§ Study text
# # # #

# Deer & Turkey Expo



## monster7 (Nov 17, 2010)

Anyone looking forward to the expo this coming weekend? Taking any deer to get scored? I went last year for the first time in probably 10 years and I was a little disappointed. Hopefully this year will be better!


----------



## firemanstevec34 (Apr 14, 2008)

I also went last year. So many people you couldn't hardly get in the door. Thankfully the World Predator Hunters convention was next door. That was a great show. I'm sure the Deer and Turkey Expo was good also just had my two little boys with me and I was afraid I would lose one of them in the crowd.


----------



## negs (May 25, 2010)

wouldn't miss it! going down sunday:!


----------



## ezbite (May 25, 2006)

wheres it at?


----------



## LilSiman/Medina (Nov 30, 2010)

Loved it last year! Did anone see my 14 point Non-Typical? It was right next to the New Crossbow State Record! It was one of the biggest there.. Not trying to bag. But I loved the show and didn't win any contest with my buck. Definatly going down this weekend with some of my buddies.. hoping to get some cheap turkey hunting stuff.


----------



## eyedream (Aug 24, 2007)

ezbite said:


> wheres it at?


Ohio State Fairgrounds, Columbus. The website is www.deerinfo.com


----------



## I_Shock_Em (Jul 20, 2008)

i'd be there if i wasn't on call for work


----------



## wildman (Sep 3, 2008)

I'll be there early Sunday....


----------



## T-180 (Oct 18, 2005)

My youngest son & I try to go down every year. Wasn't able to go last year, but we're headed there Sunday morning ........... have to remember to take more cash this time !!!


----------



## wildman (Sep 3, 2008)

T-180, It's like the casino. If you take more you spend more. LOL


----------



## T-180 (Oct 18, 2005)

Well I took more & , sure enough, I spent it all. Had to unload half of it out in the barn before we came in the house !!! The wife is understanding, but not that much.


----------



## wildman (Sep 3, 2008)

Next year I will save up, have a stash of money that way she will not see it gone. I just suck at that planing ahead stuff..LOL


----------

# # # #

§ Source information

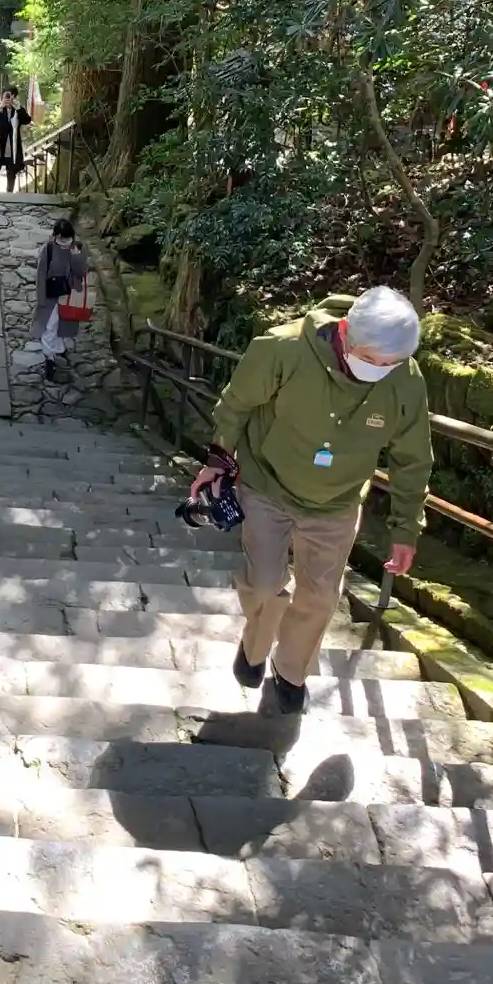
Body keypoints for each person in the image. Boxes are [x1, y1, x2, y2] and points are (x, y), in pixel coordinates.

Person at [190, 285, 432, 714]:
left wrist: (406, 528)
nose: (380, 369)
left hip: (337, 501)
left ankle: (291, 671)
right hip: (267, 483)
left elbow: (412, 459)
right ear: (346, 332)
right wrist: (218, 459)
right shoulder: (283, 349)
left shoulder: (405, 380)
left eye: (390, 363)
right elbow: (236, 404)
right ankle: (254, 646)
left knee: (319, 597)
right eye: (372, 359)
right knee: (264, 584)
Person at [33, 218, 89, 376]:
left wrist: (76, 256)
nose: (64, 242)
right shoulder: (48, 249)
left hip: (69, 294)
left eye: (67, 238)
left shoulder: (79, 247)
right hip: (51, 295)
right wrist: (41, 298)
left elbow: (81, 272)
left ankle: (59, 348)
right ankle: (49, 357)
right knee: (49, 325)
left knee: (62, 325)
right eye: (61, 238)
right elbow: (41, 274)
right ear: (55, 236)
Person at [0, 88, 30, 192]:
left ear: (15, 97)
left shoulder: (18, 108)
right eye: (6, 96)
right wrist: (0, 108)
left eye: (11, 96)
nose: (9, 99)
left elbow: (27, 120)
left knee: (11, 171)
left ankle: (9, 193)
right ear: (2, 96)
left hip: (13, 146)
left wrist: (19, 109)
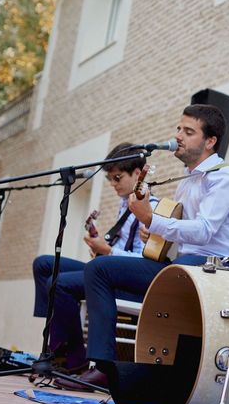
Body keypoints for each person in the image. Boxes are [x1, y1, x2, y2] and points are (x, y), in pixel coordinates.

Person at [55, 104, 229, 390]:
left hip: (218, 270)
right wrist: (155, 237)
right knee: (100, 270)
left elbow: (206, 230)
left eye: (189, 131)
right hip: (187, 266)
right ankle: (91, 363)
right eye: (179, 129)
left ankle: (104, 369)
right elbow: (181, 237)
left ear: (210, 142)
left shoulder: (224, 177)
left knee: (100, 268)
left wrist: (151, 220)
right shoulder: (187, 179)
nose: (178, 136)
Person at [32, 143, 157, 373]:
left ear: (138, 174)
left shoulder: (151, 207)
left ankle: (73, 357)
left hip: (126, 282)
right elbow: (117, 249)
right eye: (110, 179)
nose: (113, 184)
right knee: (43, 265)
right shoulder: (125, 205)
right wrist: (102, 248)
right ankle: (56, 335)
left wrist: (108, 253)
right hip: (106, 271)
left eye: (117, 178)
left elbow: (144, 260)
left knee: (57, 284)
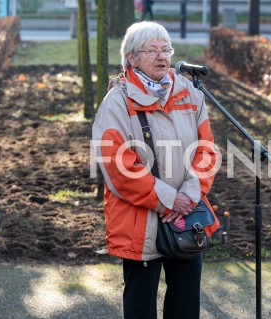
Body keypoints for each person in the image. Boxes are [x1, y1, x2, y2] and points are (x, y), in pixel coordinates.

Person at [92, 21, 219, 319]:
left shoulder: (188, 92)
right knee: (140, 305)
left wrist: (188, 195)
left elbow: (207, 150)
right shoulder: (116, 103)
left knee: (186, 305)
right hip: (140, 220)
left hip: (186, 218)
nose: (163, 57)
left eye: (166, 49)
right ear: (131, 59)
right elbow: (119, 167)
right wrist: (167, 200)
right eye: (152, 50)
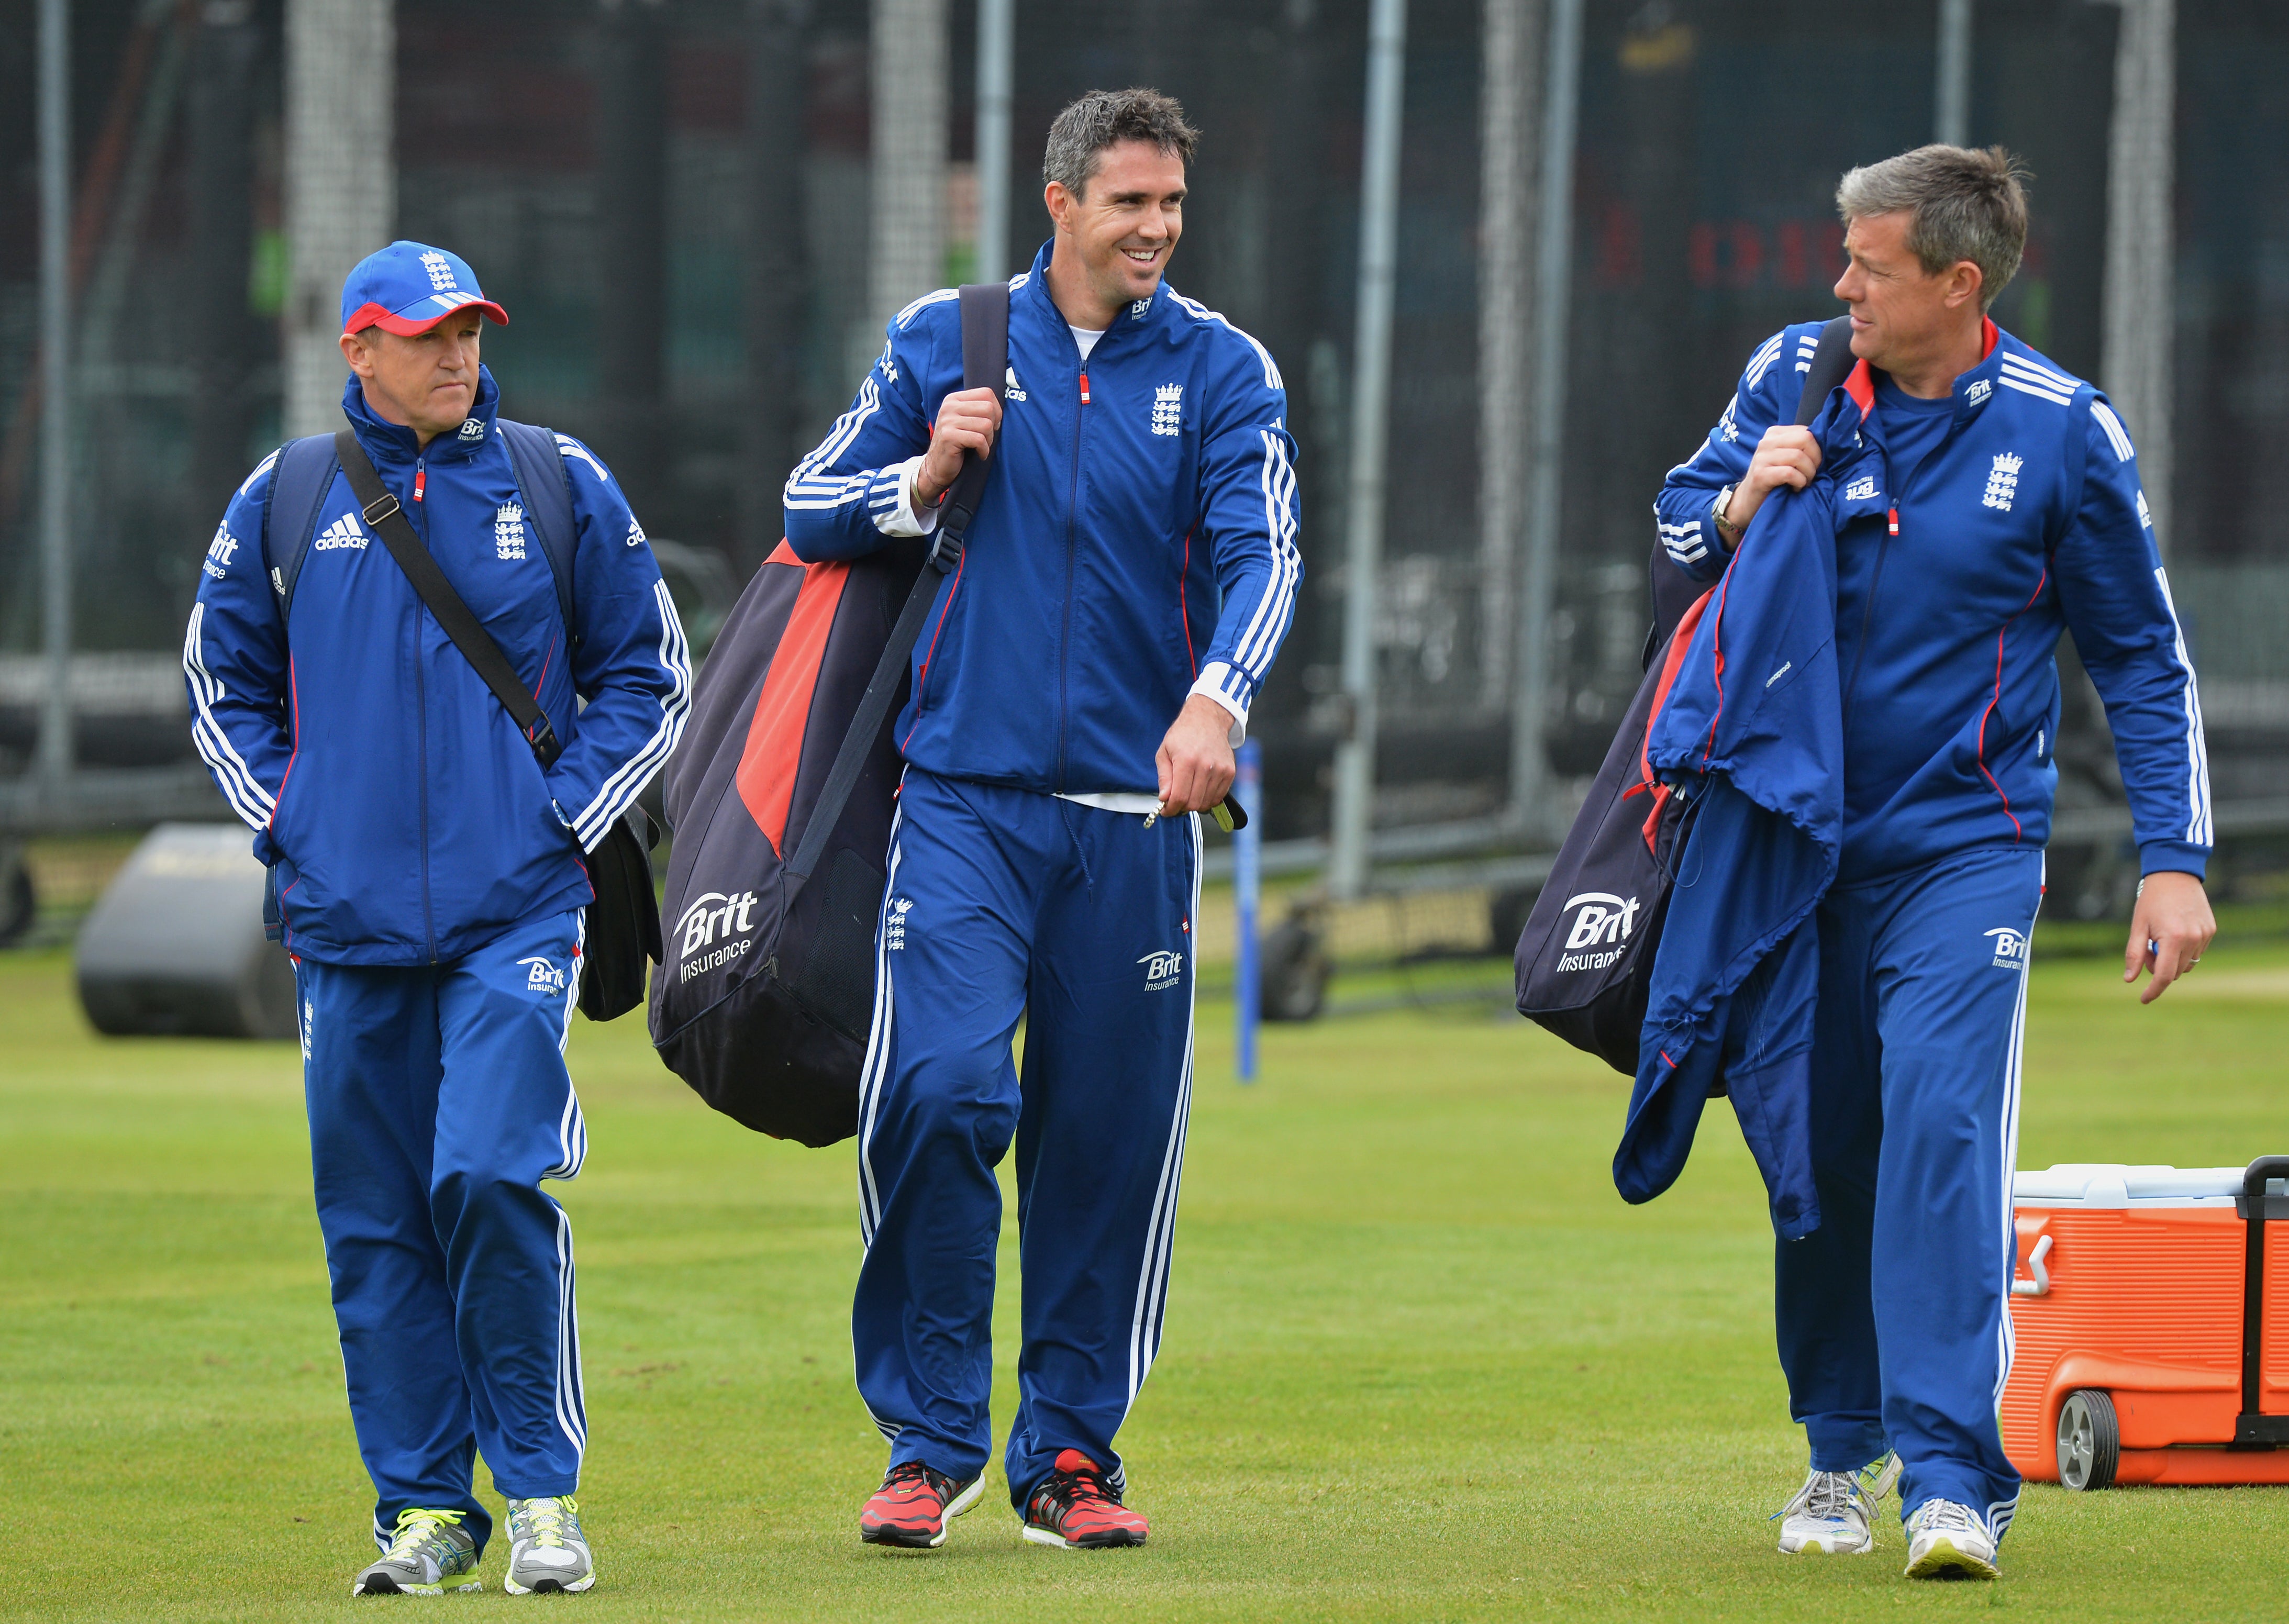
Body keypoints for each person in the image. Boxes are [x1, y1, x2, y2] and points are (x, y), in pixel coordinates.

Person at [1652, 146, 2214, 1579]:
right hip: (1787, 845)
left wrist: (2174, 859)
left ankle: (1957, 1482)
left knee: (1944, 1135)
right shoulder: (1788, 370)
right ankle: (1838, 1457)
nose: (1838, 285)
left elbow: (2142, 659)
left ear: (1958, 286)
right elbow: (1669, 522)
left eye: (1869, 266)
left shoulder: (2063, 431)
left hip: (1964, 851)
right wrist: (1733, 503)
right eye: (1840, 258)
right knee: (1820, 1150)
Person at [782, 87, 1299, 1551]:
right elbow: (810, 502)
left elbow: (1266, 556)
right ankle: (925, 1440)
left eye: (1173, 206)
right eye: (1130, 202)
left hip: (1136, 824)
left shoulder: (1219, 367)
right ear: (1059, 201)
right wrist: (922, 473)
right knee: (942, 1093)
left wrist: (1217, 701)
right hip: (960, 803)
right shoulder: (942, 337)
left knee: (1106, 1138)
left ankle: (1069, 1456)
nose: (1155, 229)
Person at [183, 241, 691, 1595]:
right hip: (342, 922)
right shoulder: (283, 497)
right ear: (358, 350)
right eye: (425, 335)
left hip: (515, 908)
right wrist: (289, 822)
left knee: (488, 1173)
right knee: (375, 1216)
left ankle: (538, 1497)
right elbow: (216, 679)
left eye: (468, 329)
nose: (456, 353)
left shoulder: (557, 478)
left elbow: (648, 674)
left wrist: (559, 816)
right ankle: (422, 1511)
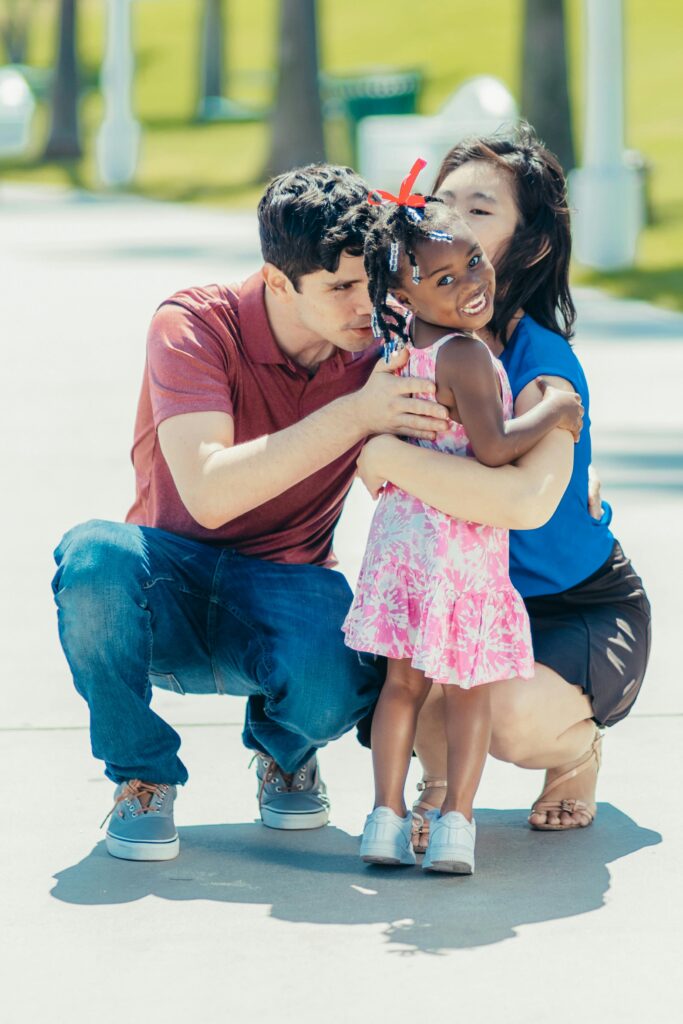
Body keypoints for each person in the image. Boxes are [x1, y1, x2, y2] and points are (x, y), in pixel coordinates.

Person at [50, 162, 582, 865]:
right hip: (168, 583)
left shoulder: (386, 345)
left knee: (355, 662)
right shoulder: (194, 326)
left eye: (371, 285)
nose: (365, 307)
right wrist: (355, 416)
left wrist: (573, 461)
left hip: (289, 585)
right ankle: (142, 777)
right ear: (277, 281)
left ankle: (285, 752)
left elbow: (472, 423)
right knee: (93, 557)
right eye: (338, 289)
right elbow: (208, 493)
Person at [353, 128, 651, 847]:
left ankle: (574, 753)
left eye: (479, 210)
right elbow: (373, 481)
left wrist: (386, 450)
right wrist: (381, 452)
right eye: (441, 203)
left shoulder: (541, 361)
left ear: (527, 244)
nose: (452, 222)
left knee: (504, 709)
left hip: (569, 603)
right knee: (407, 674)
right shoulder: (406, 349)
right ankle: (431, 790)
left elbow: (519, 500)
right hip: (455, 583)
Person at [342, 161, 583, 873]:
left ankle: (383, 820)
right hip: (459, 544)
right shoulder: (467, 356)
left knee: (402, 687)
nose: (471, 282)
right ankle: (455, 824)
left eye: (473, 261)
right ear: (403, 292)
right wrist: (553, 412)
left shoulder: (400, 351)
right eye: (444, 279)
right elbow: (492, 448)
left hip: (401, 542)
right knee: (468, 688)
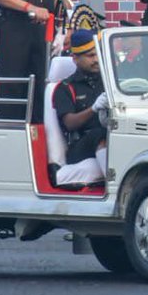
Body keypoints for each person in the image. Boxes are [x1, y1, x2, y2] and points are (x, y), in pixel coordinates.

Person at [52, 29, 110, 185]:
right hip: (80, 145)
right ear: (75, 58)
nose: (97, 59)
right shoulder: (65, 87)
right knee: (100, 134)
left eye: (98, 54)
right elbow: (69, 123)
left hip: (111, 135)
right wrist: (94, 109)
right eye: (91, 56)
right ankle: (116, 187)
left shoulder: (109, 82)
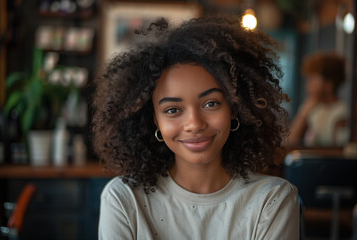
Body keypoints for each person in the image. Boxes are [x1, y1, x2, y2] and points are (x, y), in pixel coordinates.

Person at [93, 17, 299, 239]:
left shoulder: (272, 199)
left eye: (211, 104)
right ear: (155, 120)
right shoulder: (124, 199)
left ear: (234, 108)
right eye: (172, 110)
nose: (194, 124)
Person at [288, 52, 349, 147]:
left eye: (312, 79)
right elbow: (289, 142)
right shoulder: (313, 109)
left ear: (329, 84)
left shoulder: (343, 112)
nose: (307, 85)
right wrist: (304, 113)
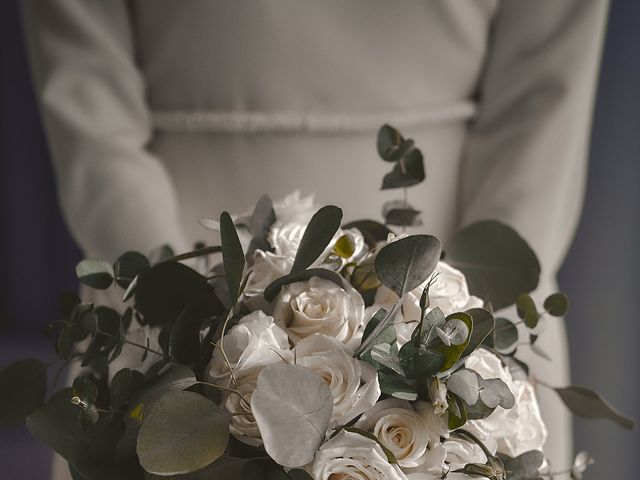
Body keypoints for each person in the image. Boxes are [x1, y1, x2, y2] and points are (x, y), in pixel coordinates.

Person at [21, 1, 609, 478]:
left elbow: (542, 98)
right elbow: (89, 99)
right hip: (165, 276)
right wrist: (173, 309)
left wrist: (454, 334)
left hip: (457, 290)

# # # #

§ Work to complete
Reproduce the passage from the Deer & Turkey Expo thread above, starting with "Anyone looking forward" and going on through "will be better!".

§ Exercise response
Anyone looking forward to the expo this coming weekend? Taking any deer to get scored? I went last year for the first time in probably 10 years and I was a little disappointed. Hopefully this year will be better!